Though Strong likely could benefit most from the opening of the Japan market, he doesn’t plan on aggressively pursuing it. He admits to knowing little about the Japanese market, except that it has its problems, too, such as finding suitable marketing people in Japan.
“The little bit of time and energy I’ve got I’m devoting to expanding my pineapple business and my tree crop, which is longan, rambutan, mangosteen, rather than trying to learn a whole bunch of stuff about the Japanese market,” Strong said.
It would be too much like starting over, when he can concentrate on things he’s been doing for many years, he added.
Lee, of Agribusiness Development, said his agency doesn’t want to operate the plant.
“Our intention is to keep the facility open and make sure that there’s a facility for the farmers, more than anything else,” Lee said. “Because we don’t want the papaya industry to suffer.”
The state has several entities interested in running the facility, Lee said. Agribusiness Development may be able to help the operator with technical and marketing assistance, he added.
“We want to help the next operator to increase the volume and be successful. That’s our intent,” he added. “One of the issues is not enough volume going through” the plant.

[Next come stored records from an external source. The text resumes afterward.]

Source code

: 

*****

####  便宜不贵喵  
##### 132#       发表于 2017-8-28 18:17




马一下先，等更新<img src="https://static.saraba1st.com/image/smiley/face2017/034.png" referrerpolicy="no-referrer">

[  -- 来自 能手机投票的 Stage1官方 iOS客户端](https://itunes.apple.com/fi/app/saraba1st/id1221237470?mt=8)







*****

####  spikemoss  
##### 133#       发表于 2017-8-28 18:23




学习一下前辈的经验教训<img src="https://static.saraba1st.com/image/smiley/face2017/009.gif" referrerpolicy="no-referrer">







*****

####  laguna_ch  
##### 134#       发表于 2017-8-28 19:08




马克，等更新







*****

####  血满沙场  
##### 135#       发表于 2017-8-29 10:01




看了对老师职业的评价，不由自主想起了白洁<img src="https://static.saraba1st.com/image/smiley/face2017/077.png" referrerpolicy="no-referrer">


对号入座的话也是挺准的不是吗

Allan A. Smith, Kaua’i member of the Agribusiness Development board, said the Farm Bureau could likely take a lead role in subleasing the facility from Agribusiness Development.
Jessup said the state agency (part of the state Department of Agriculture) might be able to go the self-insurance route, saving $1,000 a month, and negotiate a better lease rate with the university, further giving the plant a better chance for survival.
Mark J. Andrews, associate director of the university’s Office of Technology Transfer and Economic Development, said the university would not charge Agribusiness Development rent.
Without the plant, there is no agriculture on Kaua’i, Strong said. What the island needs is an irradiation facility, which can treat papaya and other fruits for mainland and international export, he concluded.